At this point in time SAPOL does not support pill testing.  Conducting pill testing at music festivals does not provided sufficient safety to people who are taking illicit substances.  These are illegal drugs produced by criminals in back yard laboratories and the pill testing process is not conclusive.  Nor do we know the physiological condition of a person taking that tablet and we know even pure MDMA can result in a deadly overdose, so it’s not simply just about confirming MDMA or some other substance.  My role is to put systems in place that reduce the demand and make it harder for people to get the drugs.


WA government spokesperson

The State Government has a comprehensive response to drug use throughout our community, which involves reducing the demand, supply and harm of drugs.

So far we have seen some positive results, particularly around methamphetamines, but as a community we still have a lot of work ahead of us.

There are no current plans to consider pill testing here in Western Australia.

WA Police Commissioner Chris Dawson

Policy decisions on how we handle the issue of illicit drugs in our community rightly belong with the government of the day.

However, as Commissioner of Police I am not convinced there is the evidence to support the effectiveness or safety of pill testing and I’m not in favour of it.

WA Police remain committed to enforcing the law, catching drug dealers and disrupting the supply of illicit drugs.


Tasmanian Health Minister Michael Ferguson

The Hodgman Liberal Government does not support pill testing.

There is no safe use of any illicit drug and it's reckless to suggest otherwise.
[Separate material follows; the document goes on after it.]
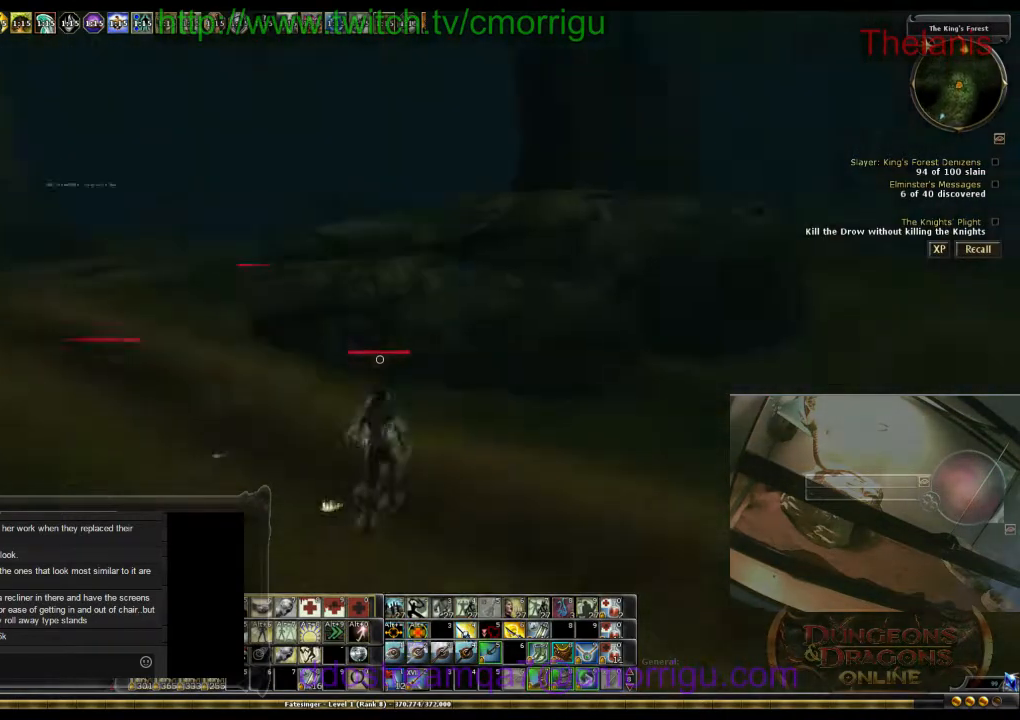
{"keys": [], "events": []}
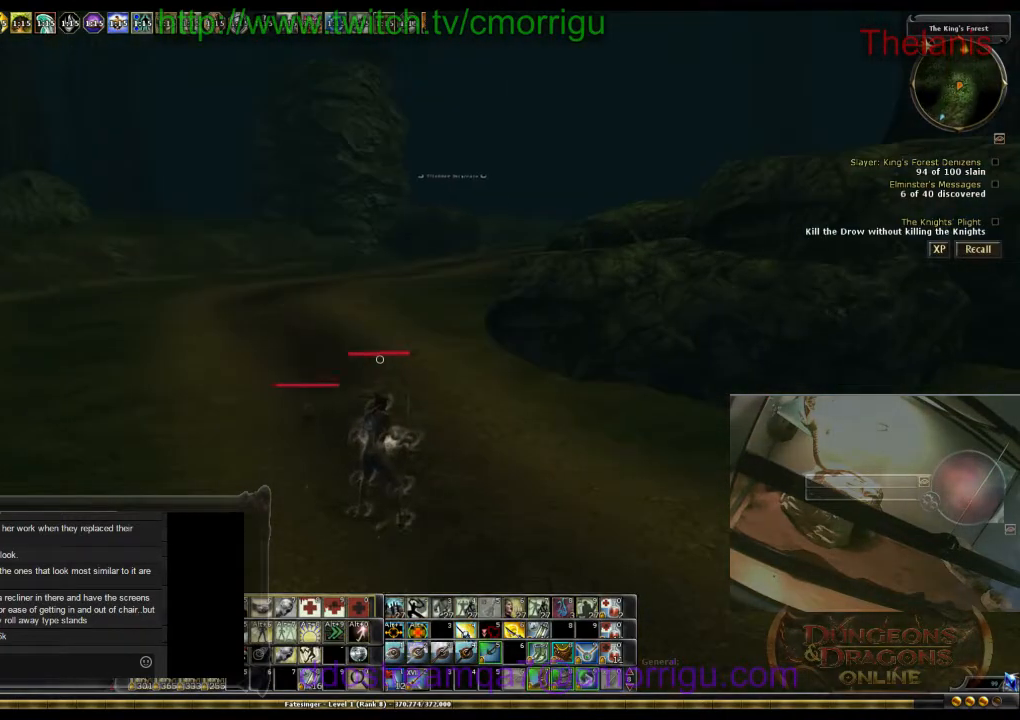
{"keys": [], "events": []}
The idea that a testing service can indicate that an illegal drug is free of certain contaminants sends a very mixed and risky message.

There are serious concerns over how many lives could be lost by people taking an illegal and dangerous drug under a belief that it is safe, and some families who have lost loved ones are calling on Governments to reject testing for this reason.

Illicit drugs are dangerous by their very nature, and young Tasmanians must be aware of that serious risk.

We know there have been cases where people have died after using illicit drugs that are pure, so to offer a testing service that would suggest drugs are safe just because they don’t have additives in them would be incredibly irresponsible and dangerous, and offer people a false sense of security.

The Government provides funding for a range of harm minimisation initiatives, including resourcing for organisations such as the Drug Education Network and the Alcohol and Drug Foundation.”